Data to process:
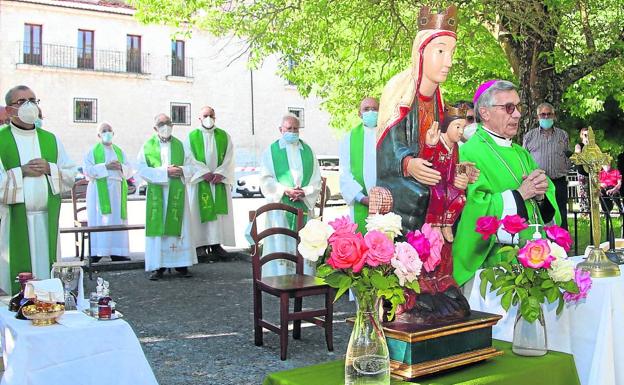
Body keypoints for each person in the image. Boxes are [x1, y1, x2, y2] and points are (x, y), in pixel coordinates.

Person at [454, 80, 561, 288]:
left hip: (535, 261)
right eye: (509, 108)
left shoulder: (522, 153)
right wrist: (520, 195)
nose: (518, 114)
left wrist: (540, 195)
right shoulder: (469, 153)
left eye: (518, 107)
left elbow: (548, 200)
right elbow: (474, 209)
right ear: (485, 113)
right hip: (493, 269)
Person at [0, 85, 77, 295]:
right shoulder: (1, 139)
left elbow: (71, 174)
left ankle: (48, 306)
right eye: (21, 101)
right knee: (16, 280)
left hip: (46, 219)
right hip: (14, 222)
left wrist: (50, 169)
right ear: (9, 110)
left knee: (46, 274)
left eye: (32, 100)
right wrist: (20, 172)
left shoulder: (50, 139)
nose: (29, 105)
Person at [137, 113, 197, 280]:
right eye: (161, 123)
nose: (166, 126)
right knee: (159, 229)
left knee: (180, 227)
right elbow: (141, 169)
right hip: (158, 194)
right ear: (155, 128)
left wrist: (182, 171)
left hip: (177, 191)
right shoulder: (147, 146)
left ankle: (181, 264)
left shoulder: (181, 145)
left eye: (168, 122)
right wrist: (164, 172)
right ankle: (158, 265)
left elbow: (193, 166)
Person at [259, 115, 321, 276]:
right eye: (289, 129)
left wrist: (305, 192)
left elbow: (316, 179)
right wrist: (285, 190)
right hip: (280, 206)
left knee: (304, 241)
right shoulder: (271, 151)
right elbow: (266, 179)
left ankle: (305, 275)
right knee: (281, 240)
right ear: (281, 130)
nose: (292, 132)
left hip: (303, 204)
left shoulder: (308, 151)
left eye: (295, 129)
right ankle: (280, 276)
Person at [185, 106, 235, 261]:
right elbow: (189, 157)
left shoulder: (224, 136)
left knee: (218, 214)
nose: (208, 118)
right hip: (201, 181)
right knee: (198, 212)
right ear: (199, 118)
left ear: (215, 117)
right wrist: (202, 172)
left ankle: (216, 244)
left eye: (211, 115)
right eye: (205, 115)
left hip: (218, 181)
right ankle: (199, 245)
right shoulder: (191, 136)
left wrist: (221, 173)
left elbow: (230, 157)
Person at [83, 122, 133, 263]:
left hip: (117, 190)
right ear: (99, 135)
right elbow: (87, 171)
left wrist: (121, 166)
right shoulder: (92, 151)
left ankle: (118, 252)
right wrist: (105, 166)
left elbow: (129, 171)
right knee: (100, 220)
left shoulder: (119, 151)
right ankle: (97, 252)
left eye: (109, 130)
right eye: (104, 131)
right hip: (99, 192)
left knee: (117, 219)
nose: (107, 133)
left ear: (113, 133)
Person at [523, 102, 572, 229]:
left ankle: (562, 245)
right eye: (542, 114)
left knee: (561, 213)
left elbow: (568, 156)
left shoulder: (563, 135)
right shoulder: (530, 136)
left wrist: (565, 169)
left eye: (548, 114)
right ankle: (542, 244)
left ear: (554, 116)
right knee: (541, 214)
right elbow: (524, 159)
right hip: (539, 183)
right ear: (537, 117)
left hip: (558, 182)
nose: (546, 117)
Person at [339, 97, 378, 234]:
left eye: (374, 109)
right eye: (366, 109)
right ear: (359, 113)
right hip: (360, 202)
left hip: (385, 204)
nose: (371, 112)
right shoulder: (349, 138)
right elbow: (345, 173)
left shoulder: (387, 135)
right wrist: (361, 197)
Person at [575, 127, 590, 213]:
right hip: (582, 172)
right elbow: (578, 155)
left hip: (592, 173)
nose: (587, 136)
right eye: (585, 135)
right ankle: (584, 212)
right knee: (584, 193)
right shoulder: (579, 145)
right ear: (582, 135)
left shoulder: (594, 147)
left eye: (589, 135)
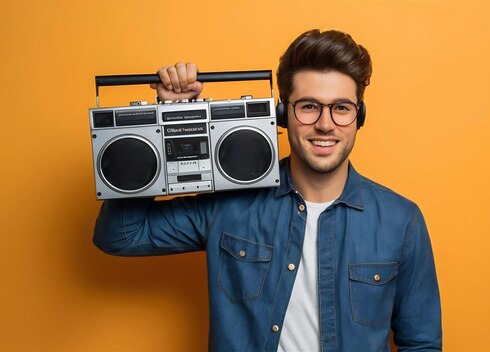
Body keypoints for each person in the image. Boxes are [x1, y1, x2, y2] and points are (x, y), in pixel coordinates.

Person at [93, 29, 442, 351]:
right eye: (308, 106)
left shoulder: (401, 221)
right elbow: (121, 235)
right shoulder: (229, 205)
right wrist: (165, 118)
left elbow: (422, 344)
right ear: (281, 114)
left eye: (341, 108)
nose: (324, 124)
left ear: (358, 116)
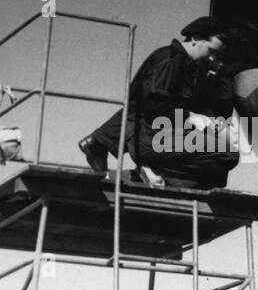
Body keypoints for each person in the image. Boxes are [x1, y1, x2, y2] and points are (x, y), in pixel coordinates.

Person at [79, 17, 231, 183]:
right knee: (227, 153)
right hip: (150, 135)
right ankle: (152, 169)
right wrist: (193, 117)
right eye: (212, 52)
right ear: (195, 39)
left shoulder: (181, 64)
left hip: (146, 133)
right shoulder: (170, 61)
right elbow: (153, 105)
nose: (212, 59)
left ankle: (103, 143)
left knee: (218, 171)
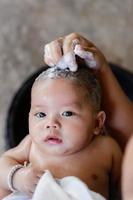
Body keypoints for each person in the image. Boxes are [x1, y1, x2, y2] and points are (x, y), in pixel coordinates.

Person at [0, 65, 122, 199]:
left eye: (67, 113)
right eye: (41, 114)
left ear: (97, 123)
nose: (51, 124)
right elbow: (4, 162)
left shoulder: (106, 149)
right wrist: (19, 177)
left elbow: (124, 186)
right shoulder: (31, 144)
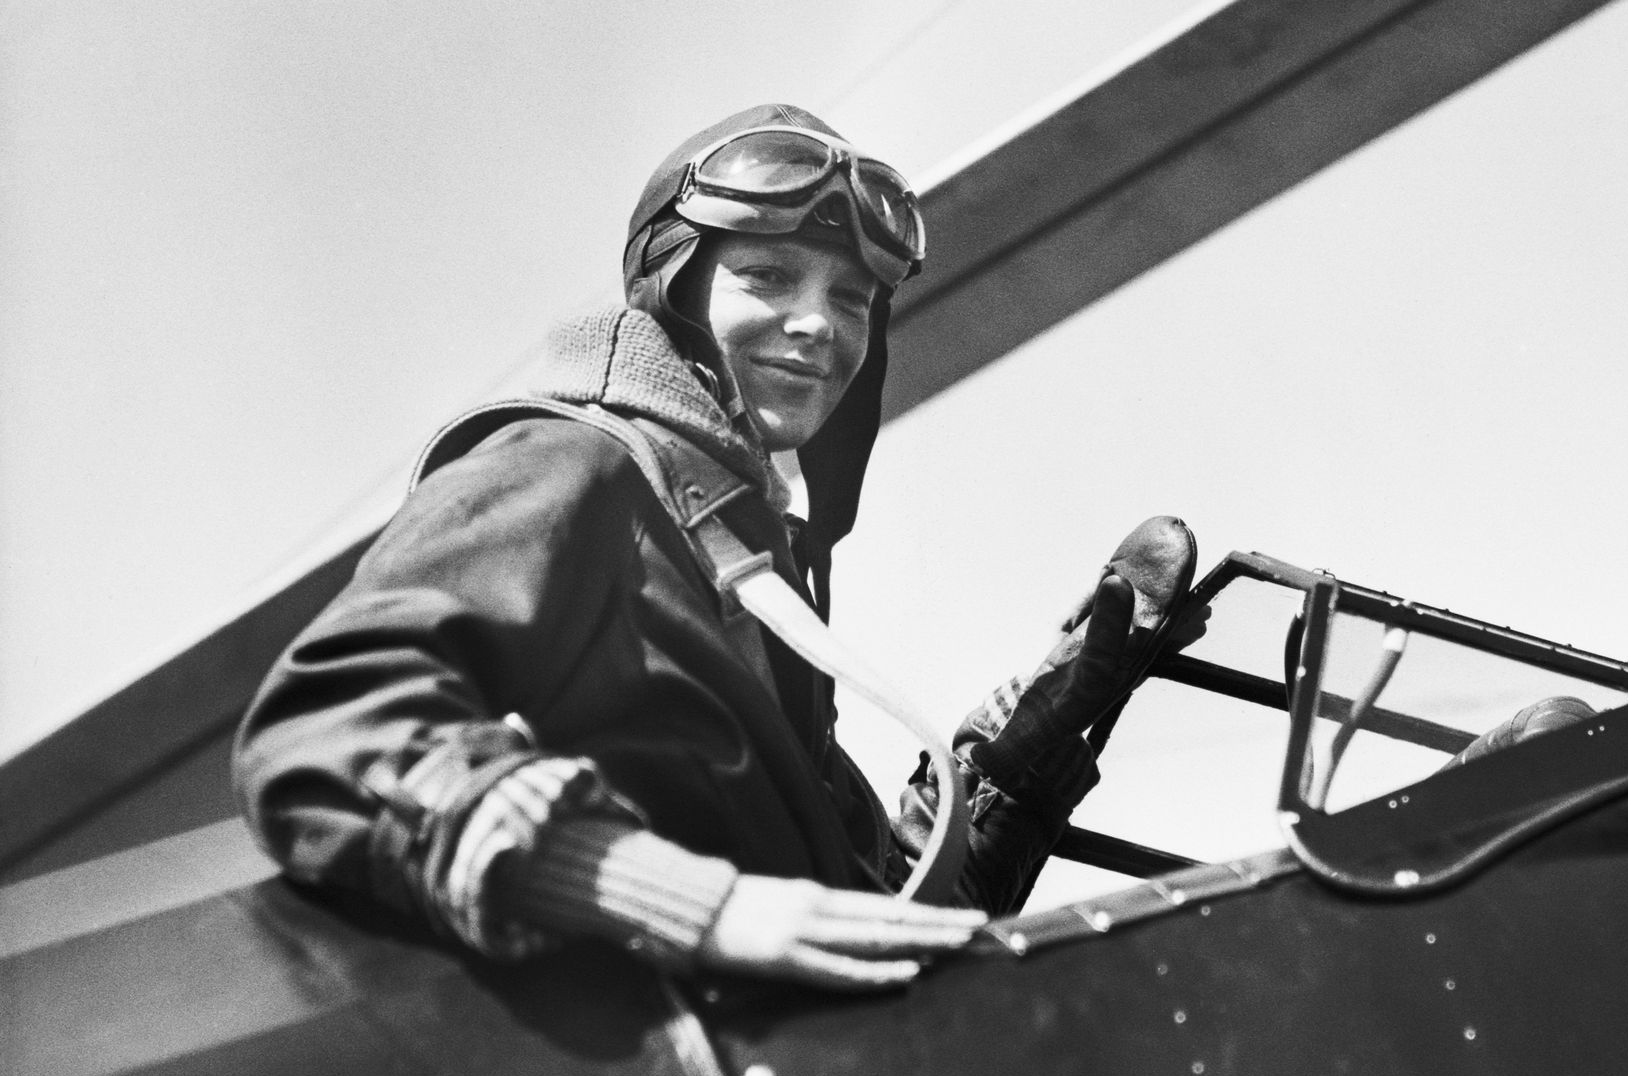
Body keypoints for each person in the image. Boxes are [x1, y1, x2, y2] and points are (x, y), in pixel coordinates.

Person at [233, 104, 1197, 991]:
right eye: (768, 277)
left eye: (853, 299)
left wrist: (1013, 779)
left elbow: (870, 925)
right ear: (678, 289)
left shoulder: (739, 569)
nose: (819, 323)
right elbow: (327, 726)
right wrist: (693, 905)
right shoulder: (576, 466)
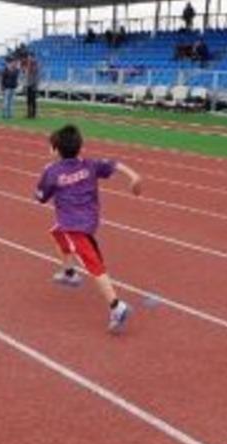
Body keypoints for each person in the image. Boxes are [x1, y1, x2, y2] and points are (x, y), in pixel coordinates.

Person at [35, 125, 142, 334]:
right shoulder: (90, 164)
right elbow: (115, 165)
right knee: (57, 232)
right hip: (90, 220)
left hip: (74, 226)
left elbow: (40, 197)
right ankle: (69, 272)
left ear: (56, 150)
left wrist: (44, 185)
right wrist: (134, 176)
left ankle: (116, 306)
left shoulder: (51, 171)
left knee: (93, 265)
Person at [24, 54, 40, 119]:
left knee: (33, 100)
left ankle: (33, 114)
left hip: (33, 85)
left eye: (30, 57)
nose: (29, 59)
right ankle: (29, 113)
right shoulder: (29, 65)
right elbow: (27, 75)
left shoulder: (34, 66)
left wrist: (35, 85)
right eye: (28, 58)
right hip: (29, 85)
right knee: (28, 100)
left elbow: (35, 76)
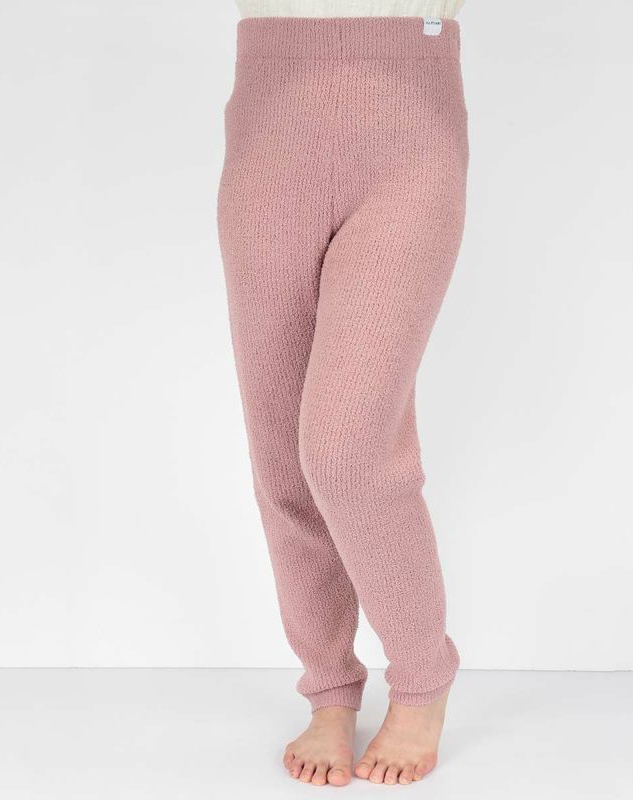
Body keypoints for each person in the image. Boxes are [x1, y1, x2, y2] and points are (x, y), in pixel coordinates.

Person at [217, 0, 468, 786]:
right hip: (269, 134)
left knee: (346, 452)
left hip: (410, 133)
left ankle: (423, 678)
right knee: (282, 455)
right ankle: (328, 687)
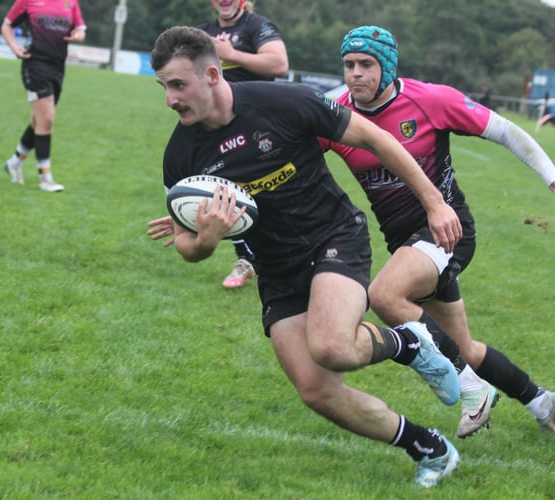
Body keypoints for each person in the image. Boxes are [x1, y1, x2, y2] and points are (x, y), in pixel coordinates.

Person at [149, 26, 464, 487]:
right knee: (316, 390)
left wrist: (435, 203)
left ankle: (408, 343)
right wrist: (207, 240)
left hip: (333, 236)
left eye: (178, 85)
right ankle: (430, 449)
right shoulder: (180, 156)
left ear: (213, 75)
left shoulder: (284, 103)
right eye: (164, 87)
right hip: (276, 269)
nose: (170, 99)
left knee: (333, 346)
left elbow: (376, 140)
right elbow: (185, 246)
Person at [321, 25, 555, 436]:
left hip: (449, 230)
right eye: (349, 65)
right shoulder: (335, 112)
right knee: (465, 348)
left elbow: (505, 130)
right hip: (405, 244)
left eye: (366, 64)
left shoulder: (429, 99)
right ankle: (547, 404)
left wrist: (554, 178)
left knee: (383, 294)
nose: (355, 74)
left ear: (387, 66)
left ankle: (473, 390)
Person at [198, 0, 289, 288]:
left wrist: (231, 54)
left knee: (268, 192)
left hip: (259, 124)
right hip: (215, 128)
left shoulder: (257, 26)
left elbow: (279, 64)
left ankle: (282, 256)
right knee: (222, 189)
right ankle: (247, 258)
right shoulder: (203, 33)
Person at [0, 0, 86, 192]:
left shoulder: (70, 2)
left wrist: (77, 36)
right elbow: (7, 24)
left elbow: (80, 30)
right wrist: (14, 47)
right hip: (34, 65)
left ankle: (13, 164)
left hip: (57, 68)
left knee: (38, 121)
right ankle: (45, 178)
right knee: (46, 119)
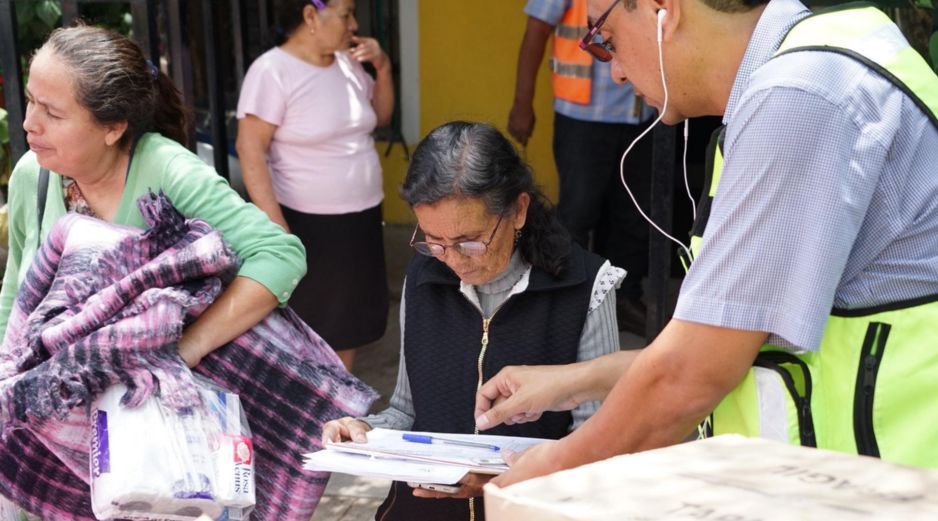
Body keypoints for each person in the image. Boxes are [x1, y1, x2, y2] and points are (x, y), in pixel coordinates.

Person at [475, 0, 938, 485]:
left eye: (604, 40)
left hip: (892, 487)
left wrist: (542, 474)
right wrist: (574, 382)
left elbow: (691, 373)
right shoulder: (815, 65)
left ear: (662, 11)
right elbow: (733, 342)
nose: (614, 74)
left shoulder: (802, 94)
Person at [0, 25, 315, 518]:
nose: (28, 124)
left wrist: (184, 350)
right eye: (30, 101)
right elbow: (17, 295)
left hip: (155, 442)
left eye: (52, 112)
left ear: (113, 126)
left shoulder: (166, 171)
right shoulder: (32, 177)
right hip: (57, 430)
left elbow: (279, 254)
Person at [321, 121, 625, 520]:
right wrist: (363, 432)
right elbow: (407, 410)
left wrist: (503, 479)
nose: (453, 258)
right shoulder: (424, 277)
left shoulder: (585, 286)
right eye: (433, 240)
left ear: (518, 210)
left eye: (470, 240)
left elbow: (600, 445)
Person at [236, 0, 393, 370]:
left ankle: (337, 406)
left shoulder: (348, 63)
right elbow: (250, 148)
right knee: (311, 327)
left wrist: (383, 67)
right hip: (307, 221)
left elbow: (382, 116)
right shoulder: (273, 70)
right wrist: (273, 222)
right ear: (310, 16)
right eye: (345, 14)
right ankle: (310, 413)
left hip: (361, 217)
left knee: (347, 325)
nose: (353, 24)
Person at [508, 0, 656, 336]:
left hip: (641, 112)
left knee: (633, 215)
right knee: (577, 214)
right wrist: (522, 103)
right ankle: (563, 301)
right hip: (582, 119)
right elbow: (535, 33)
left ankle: (623, 298)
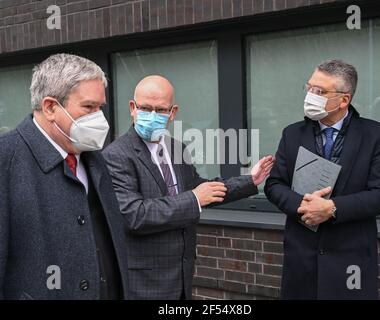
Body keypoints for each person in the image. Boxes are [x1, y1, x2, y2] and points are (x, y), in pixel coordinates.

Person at [102, 75, 274, 300]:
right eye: (145, 108)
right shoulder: (116, 155)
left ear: (172, 113)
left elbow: (200, 189)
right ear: (132, 108)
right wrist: (193, 199)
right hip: (145, 282)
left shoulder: (176, 148)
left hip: (181, 274)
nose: (152, 115)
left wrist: (249, 180)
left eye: (160, 110)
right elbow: (133, 214)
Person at [0, 54, 129, 300]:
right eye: (88, 107)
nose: (99, 119)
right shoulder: (6, 159)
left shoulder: (94, 158)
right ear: (50, 107)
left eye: (100, 108)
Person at [264, 59, 380, 299]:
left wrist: (332, 208)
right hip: (301, 262)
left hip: (351, 263)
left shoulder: (376, 135)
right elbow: (274, 185)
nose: (310, 95)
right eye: (310, 87)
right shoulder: (292, 134)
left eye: (320, 91)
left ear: (344, 100)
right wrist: (301, 204)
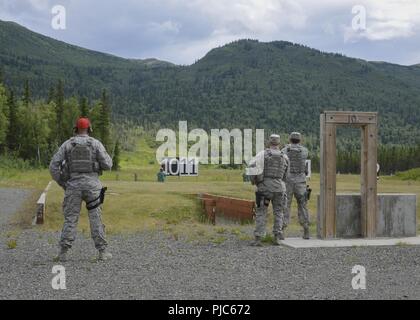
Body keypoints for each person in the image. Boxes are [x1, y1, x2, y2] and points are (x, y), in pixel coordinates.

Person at [49, 117, 113, 262]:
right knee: (96, 218)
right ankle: (102, 252)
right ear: (89, 129)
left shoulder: (67, 145)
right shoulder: (96, 144)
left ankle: (63, 253)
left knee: (70, 219)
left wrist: (62, 183)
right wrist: (97, 165)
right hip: (93, 188)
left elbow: (53, 166)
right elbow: (108, 164)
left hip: (73, 187)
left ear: (75, 129)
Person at [248, 134, 288, 246]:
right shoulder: (284, 157)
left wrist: (255, 181)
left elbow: (252, 167)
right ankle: (277, 237)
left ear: (269, 142)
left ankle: (258, 239)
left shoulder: (262, 154)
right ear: (279, 143)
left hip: (265, 188)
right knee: (279, 212)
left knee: (261, 212)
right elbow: (286, 175)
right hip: (280, 188)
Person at [281, 132, 310, 239]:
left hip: (287, 181)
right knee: (302, 206)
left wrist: (288, 146)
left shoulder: (284, 151)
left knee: (285, 205)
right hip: (301, 182)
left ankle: (282, 230)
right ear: (300, 140)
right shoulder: (305, 151)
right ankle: (306, 229)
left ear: (290, 139)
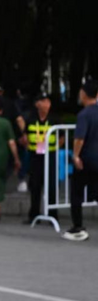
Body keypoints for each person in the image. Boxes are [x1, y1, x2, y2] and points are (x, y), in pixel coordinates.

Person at [16, 92, 60, 224]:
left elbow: (62, 136)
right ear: (37, 104)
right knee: (35, 185)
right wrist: (25, 142)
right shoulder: (31, 118)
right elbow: (24, 135)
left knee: (51, 185)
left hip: (50, 155)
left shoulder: (54, 118)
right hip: (35, 155)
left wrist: (56, 146)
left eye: (47, 101)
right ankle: (34, 215)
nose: (45, 104)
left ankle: (53, 215)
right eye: (42, 101)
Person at [62, 80, 98, 242]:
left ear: (83, 94)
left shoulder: (84, 115)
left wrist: (75, 155)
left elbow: (79, 138)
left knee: (76, 193)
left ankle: (78, 228)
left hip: (86, 159)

Directions:
From the data above, return only the lines starting at the line that holds "left shoulder: (51, 171)" and ending at the line that holds "left wrist: (554, 178)", word for word and without pictures.

Answer space:
left shoulder: (51, 171)
left knee: (93, 265)
Person at [24, 54, 40, 119]:
left knee: (33, 100)
left ankle: (33, 114)
left hip: (33, 85)
left eye: (30, 57)
nose: (29, 59)
right ankle: (29, 113)
right shoulder: (29, 65)
right elbow: (27, 75)
left shoulder: (34, 66)
left wrist: (35, 85)
right eye: (28, 58)
right hip: (29, 85)
right knee: (28, 100)
left elbow: (35, 76)
Body keypoints for each person in the image. Boxes are [x1, y1, x2, y2] and points are (x, y), in pixel coordinates.

Person at [217, 0, 468, 786]:
right hip: (269, 134)
left knee: (346, 452)
left hip: (410, 133)
left ankle: (423, 678)
right knee: (282, 455)
right ankle: (328, 687)
Body keypoints for each person in the image. Boxes are [x1, y1, x2, y2] and points are (x, y), in pixel coordinates.

Person at [149, 26, 464, 487]:
right knee: (316, 390)
left wrist: (435, 203)
left ankle: (408, 343)
right wrist: (207, 240)
left hip: (333, 236)
left eye: (178, 85)
right ankle: (430, 449)
right shoulder: (180, 156)
left ear: (213, 75)
left shoulder: (284, 103)
right eye: (164, 87)
right hip: (276, 269)
nose: (170, 99)
left knee: (333, 346)
left elbow: (376, 140)
right elbow: (185, 246)
Person at [321, 25, 555, 436]:
left hip: (449, 230)
right eye: (349, 65)
right shoulder: (335, 112)
right knee: (465, 348)
left elbow: (505, 130)
right hip: (405, 244)
left eye: (366, 64)
left shoulder: (429, 99)
right ankle: (547, 404)
left wrist: (554, 178)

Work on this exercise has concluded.